*Activities*.
1. Translate into Spanish this sentence from the poll article: "Fifty-eight per cent of British Columbians affirm these rights."
2. Rewrite the part of the poll article that begins at the words "Nationally, 24 per" and stops after "of their opinion.", replacing "euthanasia" with "assisted dying".
3. In the poll article, Scheidl says that several groups all prohibit euthanasia. List the groups she names in that statement.

Nearly three-in-five Canadians (58 per cent) believe religiously affiliated hospitals should not be forced to provide assisted suicide, according to the latest joint poll released by the Angus Reid Institute and the Cardus think tank on Oct. 17.

Provincially, support for religious conscience rights exceeds the 60 per cent threshold in Alberta, Saskatchewan, Manitoba, Ontario and Atlantic Canada. Fifty-eight per cent of British Columbians affirm these rights. Quebec stands out as the lone province where less than half of participants (47 per cent) feel religiously affiliated hospitals should have the freedom to transfer a patient who requests medical assistance in dying (MAiD).

Nationally, 24 per cent of the 1,872 participants said that despite moral objections, these health institutes should be forced to offer euthanasia. Eighteen per cent were unsure of their opinion.

Rev. Andrew Bennett, the faith communities program director at Cardus, said the findings indicate that Canadians believe religiously based hospitals should not be forced to change their operational and moral mandate.

“We wanted to look at how Canadians understand the place of religiously affiliated health care,” said Bennett. “Fifty-eight per cent of Canadians agree that such facilities should be able to continue with what they’ve been doing, which is not providing assisted suicide or euthanasia, but transferring patients to facilities that do not object.”

Nicole Scheidl, executive director of Canadian Physicians for Life, is “quite encouraged” by this data.

“It is really interesting that Canadians are recognizing that there is a role for faith-based hospitals to play in the health-care system, and it is a valued role,” said Scheidl.

These statistics corroborate Scheidl’s ongoing research into widespread cultural and religious objections to euthanasia. She cited a document published in 2022 by the National Institutes of Health (NIH) in the United States called Cultural Religious Competence in Clinical Practice.

“(It) speaks about having cultural humility and understanding where people are coming from in terms of their religious beliefs,” said Scheidl. “And it tells you that Hindus, Islam, Mormons, Seventh Day Adventists all prohibit euthanasia. It is quite a bit wider than just saying ‘the Catholics prohibit euthanasia.’ ... they want a safe space, a sanctuary place where they can receive care.”

The religious data bears out Scheidl’s point. More than 61 per cent of Christian participants stated that religious health-care establishments should not be forced to provide assisted suicide. Fifty-six per cent who practice other religions also believe freedom of conscience rights should be upheld.

Another key finding is that 70 per cent of all participants believe a medical professional who objects to MAiD must refer his or her patient to a doctor with no consternation. Provincially, this notion received the lowest level of support in Alberta, Manitoba and Atlantic Canada (63 per cent), and the highest in Quebec (76 per cent) and Ontario (71 per cent).

Bennett believes most of the population “does not understand what an effective referral is.” If they did have a better grasp, the level of support “would be much lower.”

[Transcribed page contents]
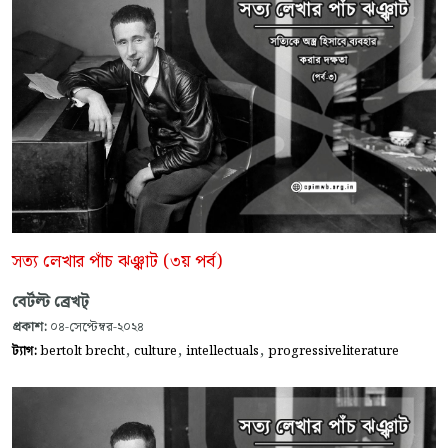
সত্য লেখার পাঁচ ঝঞ্ঝাট (৩য় পর্ব)
বের্টল্ট ব্রেখট্
প্রকাশ:
০৪-সেপ্টেম্বর-২০২৪
,
,
,
ট্যাগ:
bertolt brecht
culture
intellectuals
progressiveliterature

*Set of answers*.
1. El cincuenta y ocho por ciento de los habitantes de Columbia Británica afirma estos derechos.

2.
Nationally, 24 per cent of the 1,872 participants said that despite moral objections, these health institutes should be forced to offer assisted dying. Eighteen per cent were unsure of their opinion.

3. Hindus, Islam, Mormons, Seventh Day Adventists